La parabola di Dante diventa un “cammino di liberazione da ogni forma di miseria e di degrado umano (la “selva oscura”) e contemporaneamente addita la meta ultima: la felicità, intesa sia come pienezza di vita nella storia sia come beatitudine eterna in Dio”. “Si tratta, scrive Francesco, di un cammino non illusorio o utopico ma realistico e possibile, in cui tutti possono inserirsi, perché la misericordia di Dio offre sempre la possibilità di cambiare, di convertirsi, di ritrovarsi e ritrovare la via verso la felicità”. Questo testimonia, ad esempio, il re Manfredi, scomunicato,e quindi nella logica destinato alla dannazione, ma collocato da Dante nel Purgatorio, che così rievoca la propria fine e il verdetto divino. Trafitto da colpi di lancia, sulla soglia della morte, confessa: “Io mi rendei, / piangendo, a quei che volentier perdona. /Orribil furon li peccati miei; ma la bontà infinita ha sì gran braccia,/ che prende ciò che si rivolge a lei”( Purg.  III,119-123): una sintesi perfetta della visione che Francesco ha della misericordia di Dio.

Scrive papa Francesco: Non ci si salva da soli, sembra ripeterci il Poeta, consapevole della propria insufficienza; è necessario che il cammino si faccia in compagnia di chi può sostenerci e guidarci con saggezza e prudenza”.

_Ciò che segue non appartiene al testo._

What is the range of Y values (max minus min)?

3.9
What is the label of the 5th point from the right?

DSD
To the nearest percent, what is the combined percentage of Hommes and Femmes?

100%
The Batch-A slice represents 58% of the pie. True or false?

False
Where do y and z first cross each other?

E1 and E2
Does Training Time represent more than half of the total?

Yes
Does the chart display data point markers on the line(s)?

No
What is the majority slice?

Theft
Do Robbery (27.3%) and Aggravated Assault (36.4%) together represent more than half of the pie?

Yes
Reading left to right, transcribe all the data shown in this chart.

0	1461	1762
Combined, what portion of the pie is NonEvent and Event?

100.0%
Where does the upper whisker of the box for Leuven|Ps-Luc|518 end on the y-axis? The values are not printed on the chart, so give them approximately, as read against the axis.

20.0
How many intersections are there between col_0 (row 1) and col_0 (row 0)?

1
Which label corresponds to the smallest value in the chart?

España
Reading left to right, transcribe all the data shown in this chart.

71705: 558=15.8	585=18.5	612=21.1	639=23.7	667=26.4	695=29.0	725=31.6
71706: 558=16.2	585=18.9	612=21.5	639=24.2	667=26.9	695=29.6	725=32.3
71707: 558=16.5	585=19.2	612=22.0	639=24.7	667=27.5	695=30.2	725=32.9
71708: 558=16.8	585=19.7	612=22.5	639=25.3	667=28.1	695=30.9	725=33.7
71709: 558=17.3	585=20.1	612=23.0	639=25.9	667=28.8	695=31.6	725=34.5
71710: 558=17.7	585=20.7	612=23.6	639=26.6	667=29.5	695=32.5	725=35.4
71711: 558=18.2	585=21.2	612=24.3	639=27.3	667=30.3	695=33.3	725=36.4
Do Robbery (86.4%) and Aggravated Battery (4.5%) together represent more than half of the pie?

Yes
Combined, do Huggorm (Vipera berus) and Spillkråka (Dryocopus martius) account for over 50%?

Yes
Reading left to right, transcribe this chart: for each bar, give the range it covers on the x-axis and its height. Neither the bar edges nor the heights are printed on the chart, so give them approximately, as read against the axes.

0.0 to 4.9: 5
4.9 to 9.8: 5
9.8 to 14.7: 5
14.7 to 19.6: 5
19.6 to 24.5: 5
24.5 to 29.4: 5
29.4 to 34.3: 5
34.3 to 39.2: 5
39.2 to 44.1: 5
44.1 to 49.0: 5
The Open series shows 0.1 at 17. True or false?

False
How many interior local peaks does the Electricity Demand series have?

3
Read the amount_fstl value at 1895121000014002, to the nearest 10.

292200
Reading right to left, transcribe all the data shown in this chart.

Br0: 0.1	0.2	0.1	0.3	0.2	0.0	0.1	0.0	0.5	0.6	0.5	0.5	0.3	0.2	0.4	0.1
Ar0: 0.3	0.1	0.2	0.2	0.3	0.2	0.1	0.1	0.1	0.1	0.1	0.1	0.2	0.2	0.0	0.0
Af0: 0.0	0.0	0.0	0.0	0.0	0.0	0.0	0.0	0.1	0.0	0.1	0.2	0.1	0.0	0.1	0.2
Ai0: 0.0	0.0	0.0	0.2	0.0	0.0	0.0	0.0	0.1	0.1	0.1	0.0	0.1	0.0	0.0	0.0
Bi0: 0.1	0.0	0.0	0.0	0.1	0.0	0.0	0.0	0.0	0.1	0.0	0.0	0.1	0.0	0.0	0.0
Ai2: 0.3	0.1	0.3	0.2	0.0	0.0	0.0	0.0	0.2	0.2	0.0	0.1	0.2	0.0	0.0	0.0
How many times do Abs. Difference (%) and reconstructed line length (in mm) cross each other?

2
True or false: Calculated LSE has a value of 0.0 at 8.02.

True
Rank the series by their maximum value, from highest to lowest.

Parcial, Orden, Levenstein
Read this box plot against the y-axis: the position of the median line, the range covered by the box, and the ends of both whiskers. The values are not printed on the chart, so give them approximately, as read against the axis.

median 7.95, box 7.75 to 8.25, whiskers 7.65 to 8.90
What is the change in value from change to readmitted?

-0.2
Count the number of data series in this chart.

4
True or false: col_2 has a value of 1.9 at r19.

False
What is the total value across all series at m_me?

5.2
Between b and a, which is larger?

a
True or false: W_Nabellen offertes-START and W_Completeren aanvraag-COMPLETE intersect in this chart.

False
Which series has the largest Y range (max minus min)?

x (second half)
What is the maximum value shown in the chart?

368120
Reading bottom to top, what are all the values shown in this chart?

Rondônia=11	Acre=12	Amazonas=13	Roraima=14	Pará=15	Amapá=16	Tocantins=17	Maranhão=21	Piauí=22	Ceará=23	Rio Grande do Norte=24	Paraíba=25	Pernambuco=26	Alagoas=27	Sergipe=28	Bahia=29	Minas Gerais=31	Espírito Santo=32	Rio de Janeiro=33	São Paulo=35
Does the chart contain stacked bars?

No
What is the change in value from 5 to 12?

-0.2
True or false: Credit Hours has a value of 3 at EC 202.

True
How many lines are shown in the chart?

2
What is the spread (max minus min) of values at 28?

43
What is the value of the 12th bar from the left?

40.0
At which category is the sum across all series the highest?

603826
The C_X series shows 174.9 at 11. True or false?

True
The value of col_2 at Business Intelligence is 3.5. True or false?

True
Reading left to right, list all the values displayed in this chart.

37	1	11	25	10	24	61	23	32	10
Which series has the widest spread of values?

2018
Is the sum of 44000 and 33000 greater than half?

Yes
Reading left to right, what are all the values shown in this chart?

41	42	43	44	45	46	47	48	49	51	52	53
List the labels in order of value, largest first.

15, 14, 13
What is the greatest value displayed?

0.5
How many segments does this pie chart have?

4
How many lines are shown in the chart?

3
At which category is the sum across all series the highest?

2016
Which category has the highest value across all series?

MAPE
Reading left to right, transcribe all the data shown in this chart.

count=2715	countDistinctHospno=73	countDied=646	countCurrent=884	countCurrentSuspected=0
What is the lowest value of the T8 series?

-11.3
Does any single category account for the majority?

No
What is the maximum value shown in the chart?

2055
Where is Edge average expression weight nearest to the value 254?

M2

La grazia ha preso il volto di tre donne, “tre donne benedette”. Sottolinea il papa: Appare significativa in questo contesto la presenza femminile”. Riecheggiano nelle parole del papa quanto affermava il cardinale Giacomo Biffi: “La visione teologica di Dante assegna un posto rilevante e privilegiato al principio femminile della salvezza. Senza l’intervento di Beatrice, di Lucia e soprattutto della Vergine Maria, la ‘Donna gentil in ciel che si compiange’, ogni pellegrinaggio al Dio beato e beatificante è concretamente senza speranza, senza il principio femminile di salvezza ogni anagogia ci è preclusa”.

Conclude il papa: Dante riconosce che solo chi è mosso dall’amore può davvero sostenerci nel cammino e portarci alla salvezza, al rinnovamento di vita e quindi alla felicità”. “Una santa catena di cuori e delle mani delle vive figure della Divina Commedia, che vegliano, guidano, aiutano”, scriveva Romano Guardini.

Ma non poteva mancare, a suggello della lettura dantesca del papa, nota Ravasi, il santo di cui porta il nome, Francesco d’Assisi, protagonista del canto XI del Paradiso, figura cara non solo a lui ma anche a Dante, tant’è vero che il pontefice stabilisce un suggestivo parallelo tra il santo e il Poeta. Molti tratti accomunano i due personaggi, ci limitiamo a portarne almeno uno, ma caro al magistero di papa Francesco: “L’apertura alla bellezza e al valore del mondo creaturale, specchio e vestigio del suo Creatore. Come non riconoscere in quel ‘laudato sia ‘l tuo nome e ‘l tuo valore /da ogne creatura’ della dantesca parafrasi del Padre Nostro (Purg XI, 4-5) un riferimento al Cantico delle creature di san Francesco?”.

“La figura di Dante, conclude papa Francesco, profeta di speranza e testimone del desiderio umano di felicità può aiutarci ad avanzare con serenità e coraggio nel pellegrinaggio della vita e della fede che tutti siamo chiamati a compiere, finché il nostro cuore non avrà trovato la vera pace e la vera gioia, finché non arriveremo alla meta ultima di tutta l’umanità ‘l’amor che move il sole e l’altre stelle’ ”.